● **Records from a dataset**:

= Beginning of Section =

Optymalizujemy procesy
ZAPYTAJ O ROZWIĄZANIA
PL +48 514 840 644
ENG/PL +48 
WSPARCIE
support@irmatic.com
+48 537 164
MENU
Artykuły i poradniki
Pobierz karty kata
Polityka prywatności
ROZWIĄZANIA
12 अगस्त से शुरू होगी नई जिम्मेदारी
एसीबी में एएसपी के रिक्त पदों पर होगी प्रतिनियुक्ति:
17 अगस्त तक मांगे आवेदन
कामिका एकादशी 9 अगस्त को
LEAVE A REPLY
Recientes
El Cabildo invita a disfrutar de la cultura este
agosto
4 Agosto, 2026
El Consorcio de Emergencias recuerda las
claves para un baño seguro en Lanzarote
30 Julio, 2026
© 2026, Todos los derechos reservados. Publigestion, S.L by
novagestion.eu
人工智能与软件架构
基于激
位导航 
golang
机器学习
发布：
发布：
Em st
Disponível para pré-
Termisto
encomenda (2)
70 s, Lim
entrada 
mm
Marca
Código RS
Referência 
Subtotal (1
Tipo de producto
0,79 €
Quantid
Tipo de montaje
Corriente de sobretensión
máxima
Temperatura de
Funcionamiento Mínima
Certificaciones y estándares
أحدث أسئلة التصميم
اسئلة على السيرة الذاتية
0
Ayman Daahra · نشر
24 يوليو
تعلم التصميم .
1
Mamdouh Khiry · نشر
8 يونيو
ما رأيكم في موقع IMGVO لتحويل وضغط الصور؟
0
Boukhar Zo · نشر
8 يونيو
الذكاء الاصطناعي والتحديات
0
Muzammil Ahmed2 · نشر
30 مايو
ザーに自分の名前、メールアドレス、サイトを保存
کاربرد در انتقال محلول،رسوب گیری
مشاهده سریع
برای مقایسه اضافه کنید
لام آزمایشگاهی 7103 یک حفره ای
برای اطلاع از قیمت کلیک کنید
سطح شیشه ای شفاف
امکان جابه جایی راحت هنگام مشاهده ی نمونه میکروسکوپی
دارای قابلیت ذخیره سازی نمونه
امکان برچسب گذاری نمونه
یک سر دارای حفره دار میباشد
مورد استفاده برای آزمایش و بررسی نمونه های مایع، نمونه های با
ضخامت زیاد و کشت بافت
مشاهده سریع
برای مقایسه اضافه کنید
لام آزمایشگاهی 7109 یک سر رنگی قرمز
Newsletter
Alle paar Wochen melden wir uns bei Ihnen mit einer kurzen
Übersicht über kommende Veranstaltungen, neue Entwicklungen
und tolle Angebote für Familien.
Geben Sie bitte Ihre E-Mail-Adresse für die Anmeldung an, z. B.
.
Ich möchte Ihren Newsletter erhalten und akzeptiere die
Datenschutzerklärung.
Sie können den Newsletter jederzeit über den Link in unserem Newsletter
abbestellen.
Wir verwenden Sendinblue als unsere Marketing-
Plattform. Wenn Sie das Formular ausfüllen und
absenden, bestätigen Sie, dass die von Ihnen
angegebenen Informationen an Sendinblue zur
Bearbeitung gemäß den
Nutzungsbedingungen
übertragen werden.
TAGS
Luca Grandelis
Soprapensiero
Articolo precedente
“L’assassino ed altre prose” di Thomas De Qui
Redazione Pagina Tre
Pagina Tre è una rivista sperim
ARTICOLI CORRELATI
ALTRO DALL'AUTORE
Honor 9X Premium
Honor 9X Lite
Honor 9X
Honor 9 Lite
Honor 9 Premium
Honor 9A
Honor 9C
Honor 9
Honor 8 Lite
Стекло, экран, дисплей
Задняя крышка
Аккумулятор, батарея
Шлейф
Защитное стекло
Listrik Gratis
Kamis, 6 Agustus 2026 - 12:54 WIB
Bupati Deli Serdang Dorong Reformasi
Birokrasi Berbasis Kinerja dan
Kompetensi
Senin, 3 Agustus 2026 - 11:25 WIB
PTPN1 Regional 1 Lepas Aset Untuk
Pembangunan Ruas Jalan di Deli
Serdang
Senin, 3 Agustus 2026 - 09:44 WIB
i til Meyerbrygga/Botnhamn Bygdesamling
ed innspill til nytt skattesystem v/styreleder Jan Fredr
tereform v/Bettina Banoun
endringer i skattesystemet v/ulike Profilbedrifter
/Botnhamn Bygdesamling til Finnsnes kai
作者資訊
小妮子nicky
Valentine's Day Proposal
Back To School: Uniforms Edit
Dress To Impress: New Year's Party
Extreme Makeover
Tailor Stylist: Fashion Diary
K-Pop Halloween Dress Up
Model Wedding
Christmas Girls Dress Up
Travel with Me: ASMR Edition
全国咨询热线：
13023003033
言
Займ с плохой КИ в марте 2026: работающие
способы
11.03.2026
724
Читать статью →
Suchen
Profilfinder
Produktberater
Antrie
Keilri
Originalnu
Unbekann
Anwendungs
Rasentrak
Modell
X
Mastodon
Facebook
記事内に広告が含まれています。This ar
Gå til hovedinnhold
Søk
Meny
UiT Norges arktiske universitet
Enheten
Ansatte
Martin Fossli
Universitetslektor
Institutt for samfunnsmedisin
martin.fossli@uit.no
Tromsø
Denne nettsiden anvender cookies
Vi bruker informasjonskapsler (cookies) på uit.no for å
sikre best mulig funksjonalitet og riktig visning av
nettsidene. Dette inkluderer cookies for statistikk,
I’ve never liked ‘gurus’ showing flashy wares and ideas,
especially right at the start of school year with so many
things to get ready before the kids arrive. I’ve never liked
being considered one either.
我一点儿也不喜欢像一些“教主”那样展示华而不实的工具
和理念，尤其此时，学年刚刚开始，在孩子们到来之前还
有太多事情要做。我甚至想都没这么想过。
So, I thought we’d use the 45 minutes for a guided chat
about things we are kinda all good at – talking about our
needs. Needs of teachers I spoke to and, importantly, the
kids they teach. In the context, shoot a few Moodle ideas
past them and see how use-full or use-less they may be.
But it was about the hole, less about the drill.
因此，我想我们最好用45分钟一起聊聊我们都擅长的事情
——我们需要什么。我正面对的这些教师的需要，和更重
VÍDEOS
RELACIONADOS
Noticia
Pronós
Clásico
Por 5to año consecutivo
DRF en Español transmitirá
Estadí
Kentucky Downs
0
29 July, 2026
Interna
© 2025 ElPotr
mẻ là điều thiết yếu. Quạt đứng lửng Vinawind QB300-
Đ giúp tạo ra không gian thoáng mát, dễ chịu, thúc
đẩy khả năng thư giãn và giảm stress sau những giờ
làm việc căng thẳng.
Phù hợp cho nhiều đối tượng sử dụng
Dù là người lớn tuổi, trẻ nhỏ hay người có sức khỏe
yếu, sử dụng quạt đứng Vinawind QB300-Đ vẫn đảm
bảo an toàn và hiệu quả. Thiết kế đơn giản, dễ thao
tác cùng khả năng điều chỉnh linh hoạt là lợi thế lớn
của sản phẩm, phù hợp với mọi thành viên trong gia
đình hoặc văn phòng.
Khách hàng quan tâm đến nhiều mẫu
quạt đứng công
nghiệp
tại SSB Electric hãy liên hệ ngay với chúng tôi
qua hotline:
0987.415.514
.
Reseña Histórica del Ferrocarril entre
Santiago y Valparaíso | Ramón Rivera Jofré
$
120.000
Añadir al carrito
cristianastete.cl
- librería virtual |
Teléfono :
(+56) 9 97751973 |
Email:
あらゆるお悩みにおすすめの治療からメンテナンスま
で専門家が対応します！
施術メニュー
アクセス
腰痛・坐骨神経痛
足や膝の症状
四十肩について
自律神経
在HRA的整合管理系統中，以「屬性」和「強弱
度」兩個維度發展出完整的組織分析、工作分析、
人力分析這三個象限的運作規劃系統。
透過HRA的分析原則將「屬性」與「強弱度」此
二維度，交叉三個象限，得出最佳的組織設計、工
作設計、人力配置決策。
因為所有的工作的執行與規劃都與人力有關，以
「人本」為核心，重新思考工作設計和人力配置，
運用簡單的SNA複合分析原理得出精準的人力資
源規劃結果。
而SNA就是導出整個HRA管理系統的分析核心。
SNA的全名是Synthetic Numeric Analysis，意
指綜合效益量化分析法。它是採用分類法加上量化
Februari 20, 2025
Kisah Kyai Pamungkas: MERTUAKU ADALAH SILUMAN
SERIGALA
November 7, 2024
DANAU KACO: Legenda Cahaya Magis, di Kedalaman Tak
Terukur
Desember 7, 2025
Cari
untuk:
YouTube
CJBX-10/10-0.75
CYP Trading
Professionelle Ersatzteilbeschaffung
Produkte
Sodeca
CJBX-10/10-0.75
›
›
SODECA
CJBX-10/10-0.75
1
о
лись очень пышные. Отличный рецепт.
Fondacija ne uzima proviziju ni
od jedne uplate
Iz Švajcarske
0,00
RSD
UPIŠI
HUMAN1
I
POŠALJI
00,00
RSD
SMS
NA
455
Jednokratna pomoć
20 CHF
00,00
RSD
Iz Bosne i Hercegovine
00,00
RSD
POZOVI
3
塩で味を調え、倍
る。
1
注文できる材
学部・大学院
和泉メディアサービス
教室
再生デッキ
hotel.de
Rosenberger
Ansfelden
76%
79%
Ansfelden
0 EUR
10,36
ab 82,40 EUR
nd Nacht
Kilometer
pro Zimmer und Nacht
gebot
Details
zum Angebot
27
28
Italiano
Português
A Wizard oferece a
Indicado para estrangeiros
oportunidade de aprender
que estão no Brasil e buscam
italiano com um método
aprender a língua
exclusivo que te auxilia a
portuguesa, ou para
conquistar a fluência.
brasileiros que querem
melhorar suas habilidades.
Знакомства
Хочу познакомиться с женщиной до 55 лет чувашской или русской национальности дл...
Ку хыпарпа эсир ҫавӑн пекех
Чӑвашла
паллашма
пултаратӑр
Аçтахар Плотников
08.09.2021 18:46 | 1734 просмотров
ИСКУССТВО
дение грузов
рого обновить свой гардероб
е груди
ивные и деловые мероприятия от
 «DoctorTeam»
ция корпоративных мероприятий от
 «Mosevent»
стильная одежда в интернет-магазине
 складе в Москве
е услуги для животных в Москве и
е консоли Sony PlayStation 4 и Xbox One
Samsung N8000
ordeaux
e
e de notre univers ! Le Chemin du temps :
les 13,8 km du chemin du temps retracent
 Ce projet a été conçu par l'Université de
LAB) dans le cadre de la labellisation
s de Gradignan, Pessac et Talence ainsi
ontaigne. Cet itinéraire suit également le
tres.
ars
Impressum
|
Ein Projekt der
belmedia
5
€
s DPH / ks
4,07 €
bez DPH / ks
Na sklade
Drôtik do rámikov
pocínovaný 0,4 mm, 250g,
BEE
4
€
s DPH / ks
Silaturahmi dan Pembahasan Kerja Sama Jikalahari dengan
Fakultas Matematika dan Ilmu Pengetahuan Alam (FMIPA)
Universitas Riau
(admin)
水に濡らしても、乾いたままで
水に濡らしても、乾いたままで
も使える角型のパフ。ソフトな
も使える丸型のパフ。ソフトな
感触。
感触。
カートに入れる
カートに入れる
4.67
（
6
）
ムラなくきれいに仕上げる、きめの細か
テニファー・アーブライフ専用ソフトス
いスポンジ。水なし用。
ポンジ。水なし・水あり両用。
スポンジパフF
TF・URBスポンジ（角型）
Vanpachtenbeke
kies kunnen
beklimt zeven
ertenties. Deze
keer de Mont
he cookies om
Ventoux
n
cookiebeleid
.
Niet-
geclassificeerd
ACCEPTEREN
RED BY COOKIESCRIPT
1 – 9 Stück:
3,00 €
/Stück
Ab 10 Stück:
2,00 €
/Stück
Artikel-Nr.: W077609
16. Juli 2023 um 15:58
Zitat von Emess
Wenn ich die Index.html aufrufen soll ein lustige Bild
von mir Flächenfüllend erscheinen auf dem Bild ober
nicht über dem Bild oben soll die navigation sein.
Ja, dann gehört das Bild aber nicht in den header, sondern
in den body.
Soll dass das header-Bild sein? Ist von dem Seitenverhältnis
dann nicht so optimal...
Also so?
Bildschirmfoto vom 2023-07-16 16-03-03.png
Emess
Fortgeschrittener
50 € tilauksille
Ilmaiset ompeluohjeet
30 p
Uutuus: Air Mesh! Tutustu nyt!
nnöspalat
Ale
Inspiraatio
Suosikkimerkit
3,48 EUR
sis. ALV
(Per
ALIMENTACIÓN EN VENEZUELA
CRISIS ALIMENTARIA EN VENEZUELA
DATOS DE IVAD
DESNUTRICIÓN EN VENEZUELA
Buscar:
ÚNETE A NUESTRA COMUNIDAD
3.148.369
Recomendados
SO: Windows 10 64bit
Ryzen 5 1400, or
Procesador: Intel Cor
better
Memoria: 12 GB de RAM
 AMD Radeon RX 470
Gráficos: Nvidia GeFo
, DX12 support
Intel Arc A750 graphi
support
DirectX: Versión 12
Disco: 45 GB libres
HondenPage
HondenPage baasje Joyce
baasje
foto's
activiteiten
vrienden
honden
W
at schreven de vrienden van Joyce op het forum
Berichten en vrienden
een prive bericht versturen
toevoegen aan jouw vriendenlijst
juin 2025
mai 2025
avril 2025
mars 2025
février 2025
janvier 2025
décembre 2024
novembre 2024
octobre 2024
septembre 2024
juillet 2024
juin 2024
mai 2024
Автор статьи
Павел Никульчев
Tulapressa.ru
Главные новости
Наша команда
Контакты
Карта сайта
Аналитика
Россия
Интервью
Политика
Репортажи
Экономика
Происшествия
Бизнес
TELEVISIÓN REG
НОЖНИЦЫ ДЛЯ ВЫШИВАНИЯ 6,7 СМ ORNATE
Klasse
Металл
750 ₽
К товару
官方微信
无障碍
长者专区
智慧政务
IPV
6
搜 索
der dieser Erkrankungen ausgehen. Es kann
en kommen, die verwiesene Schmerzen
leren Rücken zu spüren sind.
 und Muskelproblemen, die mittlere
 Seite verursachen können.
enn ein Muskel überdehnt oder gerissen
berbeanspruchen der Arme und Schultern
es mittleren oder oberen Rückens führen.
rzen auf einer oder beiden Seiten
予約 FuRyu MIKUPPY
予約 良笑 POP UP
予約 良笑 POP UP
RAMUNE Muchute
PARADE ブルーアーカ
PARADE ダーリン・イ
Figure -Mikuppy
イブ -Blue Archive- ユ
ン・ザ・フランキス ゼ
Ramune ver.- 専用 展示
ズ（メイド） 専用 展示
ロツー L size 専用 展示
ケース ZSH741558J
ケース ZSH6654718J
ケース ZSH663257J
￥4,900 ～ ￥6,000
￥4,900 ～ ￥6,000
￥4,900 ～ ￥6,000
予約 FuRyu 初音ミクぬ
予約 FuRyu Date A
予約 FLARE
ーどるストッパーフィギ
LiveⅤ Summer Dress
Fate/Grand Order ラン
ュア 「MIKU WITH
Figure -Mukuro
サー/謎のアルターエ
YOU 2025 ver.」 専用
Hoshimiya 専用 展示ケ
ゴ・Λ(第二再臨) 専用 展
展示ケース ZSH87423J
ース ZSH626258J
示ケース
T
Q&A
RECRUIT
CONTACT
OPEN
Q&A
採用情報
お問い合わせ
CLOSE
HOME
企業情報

= End of Section =

● **TASK INSTRUCTIONS**: Lines containing the word "liked" must be found in the data above and copied.

● **COMPLETED EXERCISE**:
I’ve never liked ‘gurus’ showing flashy wares and ideas,
things to get ready before the kids arrive. I’ve never liked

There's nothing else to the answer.